Less than a week after CyBC chairman Makis Symeou called it quits, four members of the state broadcaster’s board on Tuesday handed in their resignations.
The four board members were named as Nikos Kouzoupis, Giorgos A. Georgiou, Giorgos L. Georgiou and Alexis Alekou.
In their letters of resignation to the interior minister, all four cited the slashing of the organisation’s budget. The state has cut CyBC’s budget by €5.5 million.
In his letter, Giorgos L. Georgiou referred to legislation currently being drawn aimed at restricting CyBC’s revenues from commercials.
“It is clear that the intention is to downgrade the role and mission of public television and to victimise a large number of employees,” Georgiou said.
Ex-chairman Symeou, who stepped down last week, said he was unable to draft a budget that would be catastrophic for the organisation and see people lose their jobs.

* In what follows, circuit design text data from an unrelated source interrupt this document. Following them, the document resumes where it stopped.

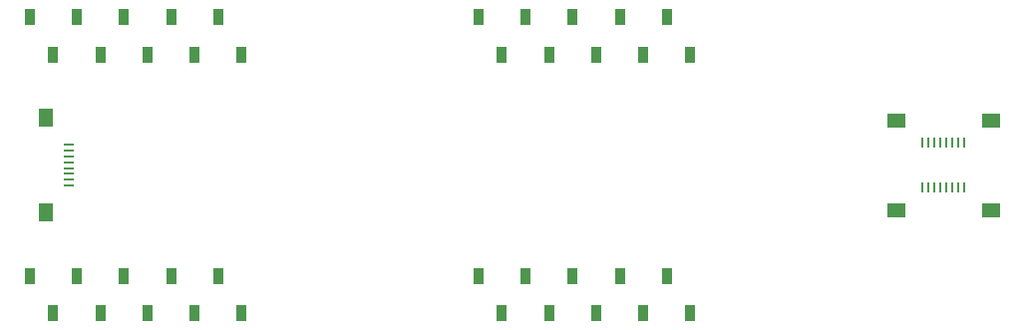
<source format=gtp>
%TF.GenerationSoftware,KiCad,Pcbnew,(5.1.9)-1*%
%TF.CreationDate,2021-03-01T18:45:07-05:00*%
%TF.ProjectId,multicntr_filled,6d756c74-6963-46e7-9472-5f66696c6c65,A*%
%TF.SameCoordinates,Original*%
%TF.FileFunction,Paste,Top*%
%TF.FilePolarity,Positive*%
%FSLAX46Y46*%
G04 Gerber Fmt 4.6, Leading zero omitted, Abs format (unit mm)*
G04 Created by KiCad (PCBNEW (5.1.9)-1) date 2021-03-01 18:45:07*
%MOMM*%
%LPD*%
G01*
G04 APERTURE LIST*
%ADD10R,1.187040X1.523040*%
%ADD11R,0.899040X0.227040*%
%ADD12R,1.523040X1.187040*%
%ADD13R,0.227040X0.899040*%
%ADD14R,0.899040X1.475040*%
G04 APERTURE END LIST*
D10*
%TO.C,J1*%
X131381000Y-101025920D03*
X131381000Y-92975920D03*
D11*
X133281000Y-98750920D03*
X133281000Y-98250920D03*
X133281000Y-97750920D03*
X133281000Y-97250920D03*
X133281000Y-96750920D03*
X133281000Y-96250920D03*
X133281000Y-95750920D03*
X133281000Y-95250920D03*
%TD*%
D12*
%TO.C,J3*%
X211606000Y-100810920D03*
X203556000Y-100810920D03*
D13*
X209331000Y-98910920D03*
X208831000Y-98910920D03*
X208331000Y-98910920D03*
X207831000Y-98910920D03*
X207331000Y-98910920D03*
X206831000Y-98910920D03*
X206331000Y-98910920D03*
X205831000Y-98910920D03*
%TD*%
D12*
%TO.C,J4*%
X203556000Y-93190920D03*
X211606000Y-93190920D03*
D13*
X205831000Y-95090920D03*
X206331000Y-95090920D03*
X206831000Y-95090920D03*
X207331000Y-95090920D03*
X207831000Y-95090920D03*
X208331000Y-95090920D03*
X208831000Y-95090920D03*
X209331000Y-95090920D03*
%TD*%
D14*
%TO.C,P2*%
X168101000Y-106400920D03*
X170101000Y-109600920D03*
X172101000Y-106400920D03*
X174101000Y-109600920D03*
X176101000Y-106400920D03*
X178101000Y-109600920D03*
X180101000Y-106400920D03*
X182101000Y-109600920D03*
X184101000Y-106400920D03*
X186101000Y-109600920D03*
%TD*%
%TO.C,P1*%
X168101000Y-84400920D03*
X170101000Y-87600920D03*
X172101000Y-84400920D03*
X174101000Y-87600920D03*
X176101000Y-84400920D03*
X178101000Y-87600920D03*
X180101000Y-84400920D03*
X182101000Y-87600920D03*
X184101000Y-84400920D03*
X186101000Y-87600920D03*
%TD*%
%TO.C,P1*%
X148001000Y-87600920D03*
X146001000Y-84400920D03*
X144001000Y-87600920D03*
X142001000Y-84400920D03*
X140001000Y-87600920D03*
X138001000Y-84400920D03*
X136001000Y-87600920D03*
X134001000Y-84400920D03*
X132001000Y-87600920D03*
X130001000Y-84400920D03*
%TD*%
%TO.C,P2*%
X148001000Y-109600920D03*
X146001000Y-106400920D03*
X144001000Y-109600920D03*
X142001000Y-106400920D03*
X140001000Y-109600920D03*
X138001000Y-106400920D03*
X136001000Y-109600920D03*
X134001000Y-106400920D03*
X132001000Y-109600920D03*
X130001000Y-106400920D03*
%TD*%
M02*

</source>
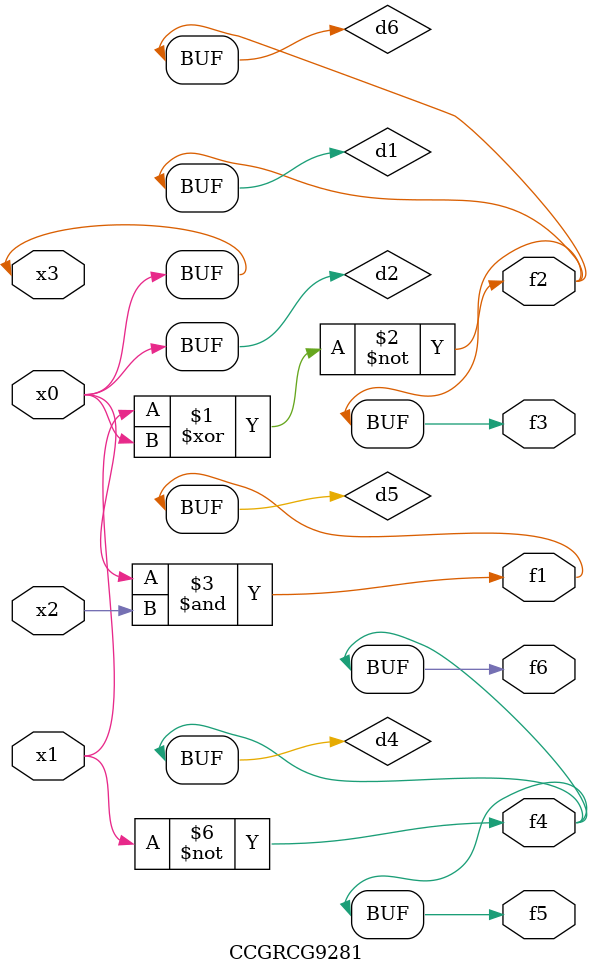
<source format=v>
module CCGRCG9281(
	input x0, x1, x2, x3,
	output f1, f2, f3, f4, f5, f6
);

	wire d1, d2, d3, d4, d5, d6;

	xnor (d1, x1, x3);
	buf (d2, x0, x3);
	nand (d3, x0, x2);
	not (d4, x1);
	nand (d5, d3);
	or (d6, d1);
	assign f1 = d5;
	assign f2 = d6;
	assign f3 = d6;
	assign f4 = d4;
	assign f5 = d4;
	assign f6 = d4;
endmodule

</source>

In his resignation letter, Symeou said it would be impossible for the broadcaster to continue to operate under its current structure – with the reduced state assistance for 2014 – if there was no restructuring or dismissal of a large number of staff.
Speaking to the CyBC yesterday, interior minister Socrates Hasikos revealed that the public broadcaster employs around 600 people with a wage bill of €16m a year.
“The CyBC’s pension fund already has a deficit of €100 million. Who will pay for that?” he asked.
The interior minister added that comparisons should not be drawn with Greece’s national public broadcaster ERT, shut down by the Greek government in June.
“The CyBC is not shutting down now, nor will it shut down,” he said.
“We say the €5.5 million must be cut immediately and a study done at the same time. We will not wait for the study to finish in order to proceed with the cuts that are required today,” Hasikos said last week.
Following Symeou’s resignation, the minister said that CyBC cannot be considered the ‘sacred cow’ of semi-state organisations
The minister said the government did not have any choice but to impose cuts on CyBC’s budget, as it did elsewhere.
“Savings start from the top – government, ministries, state and semi-state organisations, down to Joe Public,” Hasikos had said. “No one can be exempted from this effort.”
Hasikos said money could be saved from programming as well, but if there was a need to cut staff then it must be done.
“Certain people should have thought about the overstaffing problem they were creating when they brought personnel from private sector companies with problems,” Hasikos said, meaning the previous administration.